The major truck manufacturers justify their increasingly enormous vehicles by claiming "no market" for smaller trucks. The success of the Maverick, however, would seem to contradict that.
The Maverick is based on the Ford Escape compact SUV, and while it is slightly longer than the Escape, it is significantly smaller than any other pickup currently sold in the U.S. It does not have the towing capacity or off-road capabilities of larger trucks, but it should work just fine for the suburban homeowner who is merely looking to haul a few bales of pine straw, build a storage shed, or move their Aunt Myrtle's dresser. A position I find highly relatable.

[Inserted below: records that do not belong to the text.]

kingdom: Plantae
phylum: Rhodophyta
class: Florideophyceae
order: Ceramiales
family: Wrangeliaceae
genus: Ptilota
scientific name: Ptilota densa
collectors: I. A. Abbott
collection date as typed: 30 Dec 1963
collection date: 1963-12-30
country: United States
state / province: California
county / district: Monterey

In the spring of 1988, I found myself in desperate need of a pickup truck. I had moved into a small farmhouse in rural Wood County, Ohio, six months earlier with the somewhat naive idea that it would be possible to manage an acre homestead and small apple orchard with two tiny compact cars. For the first few months, I made this work because one of the "perks" of my management job at Best Products was the occasional use of the "company vehicle," an ancient and battle-scarred Ford Bronco, for just the cost of filling its tank. The Bronco had given up the ghost around Easter, however, and the need for a more practical vehicle of my own became very obvious one night as we drove home from Bowling Green with Janet in the back seat holding onto a half-dozen landscape timbers, roughly two-thirds the length of which were sticking out the back passenger side window of our '86 Chevy Nova.
My dream truck at the time was the mid-sized Jeep Comanche (D), which I, perhaps incorrectly, perceived to be a more rugged and manly vehicle than the similarly sized Ford Ranger and Chevy S-10. The Comanche featured the same classic angular look as the Jeep Cherokee SUV. Conversely, the other truck I liked was something called a Dodge Rampage (C). It was a cross between a pickup truck and a compact car, sort of a diminutive El Camino. The problem with these vehicles (and the Ford and Chevy, for that matter) was that they cost money, something that was in relatively short supply in those early days at the Little House On The Highway.
We were still making payments from deep underwater on both our cars, and the downpayment on the house had all but emptied our bank account. There was just no way to make a new truck work in a fiscally responsible manner. Ironically, this led to what would probably go down as one of the WORST vehicle purchases I have ever made.
If I couldn't have a new Jeep Comanche, then a 12-year-old Jeep J-10 (B) would work nearly as well, right? Not exactly. For the few hundred dollars I could afford, I got an underpowered gas-guzzler that was disintegrating into rust before my eyes. While the J-10 did provide the hauling capacity I required, it was a constant headache. Its six-cylinder, three-speed manual drive train, heavy-duty construction, and less than aerodynamic shape made it a hazard at any speed above a crawl, all the while burning fuel at a rate that would shock even the sensibilities of Suburban and Expedition owners. The funny thing is that when I look at pictures of J-10s now, they were, in their un-rusted state, actually rather good-looking vehicles, sharing many design cues with the iconic Grand Wagoneer.
If I had to hazard a guess, I'd say that the success of the Maverick is likely to encourage other manufacturers to offer smaller trucks. This spring, Hyundai is coming out with its SUV/pickup mashup, the Santa Cruz, and GM is reportedly planning a small El Camino-like vehicle based on the Equinox. In the meantime, Ford appears to have the small truck market to itself.